> **Materials provided**:
------------

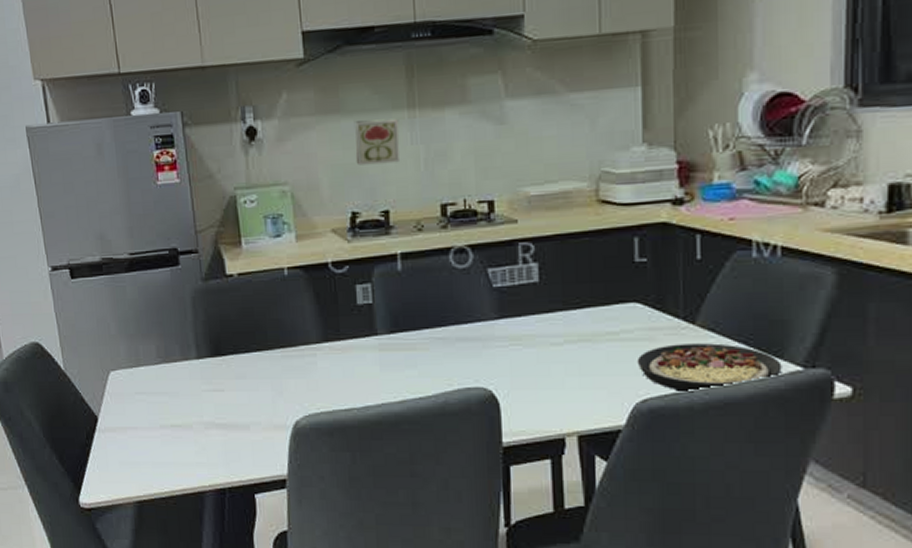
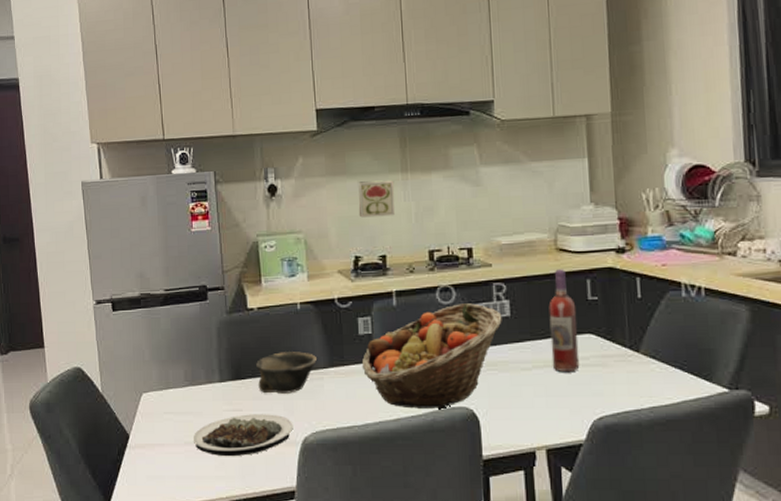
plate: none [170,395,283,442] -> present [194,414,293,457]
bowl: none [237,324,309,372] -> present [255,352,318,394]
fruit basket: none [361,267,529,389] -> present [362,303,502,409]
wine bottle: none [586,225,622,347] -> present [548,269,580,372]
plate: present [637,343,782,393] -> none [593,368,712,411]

------------

> **Work request**: Some of the data mentions "plate". Copy every line where it does.

> **Your solution**:
plate: none [170,395,283,442] -> present [194,414,293,457]
plate: present [637,343,782,393] -> none [593,368,712,411]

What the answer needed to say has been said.